The letter reads as follows:
“I understand that the chair of Cardiff’s planning committee is due be to elected at your annual meeting, which is due to be held in May [the meeting will now take place on 26 November].
“I understand that the election of chair is a whipped vote. That is, the party business managers (or whips) instruct members of each group which candidate to vote for.
“The whips are appointed by the leader of each group in order to maintain the party discipline of each group. The whipping system is particularly important to the governing party in order to ensure that they can gain the council’s approval for important measures in their programme, especially the annual budget.
“If a party has a majority, their whips can ensure their programme is approved.
“The whip system is an established part of democracy in parliamentary systems. Despite its flaws – and the way it takes power away from individual elected members without executive positions – it is an accepted part of the system of modern Western democracy.
“However, its use in order to select chair of committee is less uniform. For example the UK Parliament and the Senedd do not use the whipping system in order to select chairs of scrutiny committees. This stems from relatively recent reforms which sought a better balance between the executive (Ministers in the case of a parliament) and the ‘backbench’ members – whose role it is to scrutinise the executive.
‘The problem with using the system of whipping to select the chair of a scrutiny or regulatory committee like planning is that it places what should be a role independent of the executive within a system which exists to serve the executive’s needs.
“I believe that there is a strong perception that the system used in Cardiff favours the executive. This is damaging to the overall perception of the planning system. The executive themselves often put forward major projects which require planning approval. Therefore, they have a vested interest in such projects being passed.

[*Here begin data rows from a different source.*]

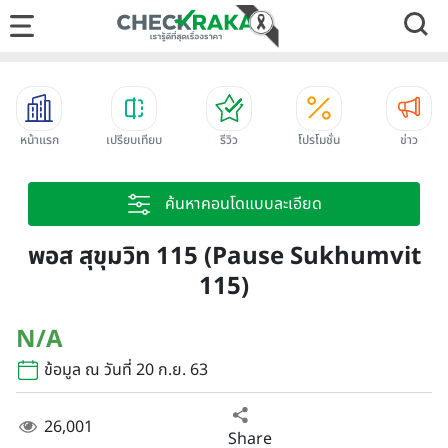
หน้าแรก
เปรียบเทียบ
รีวิว
โปรโมชั่น
ข่าว
ค้นหาคอนโดแบบละเอียด
พอส สุขุมวิท 115 (Pause Sukhumvit
115)
N/A
ข้อมูล ณ วันที่ 20 ก.ย. 63
26,001
Share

So, in order to avoid the appearance of any undue influence being placed on the chair of planning the vote to appoint them should not be whipped and nor should members of the executive be allowed to vote. It should be a free vote.”
Democratising the way the chair of planning is just the start. Cardiff needs to go further by changing the rules and practice of the planning committee so they are fairer to citizens.
The current rules of planning committee contain the following controversial elements:
– A second vote for the chair of the committee to be used in the event of a tied vote
– Severe restrictions on the ability of members of the public and ward councillors to speak at committee
Furthermore the committee’s current way of working effectively prevents citizens from presenting extensive expert advice at committee meetings to counter the advice of planning officials in favour of schemes.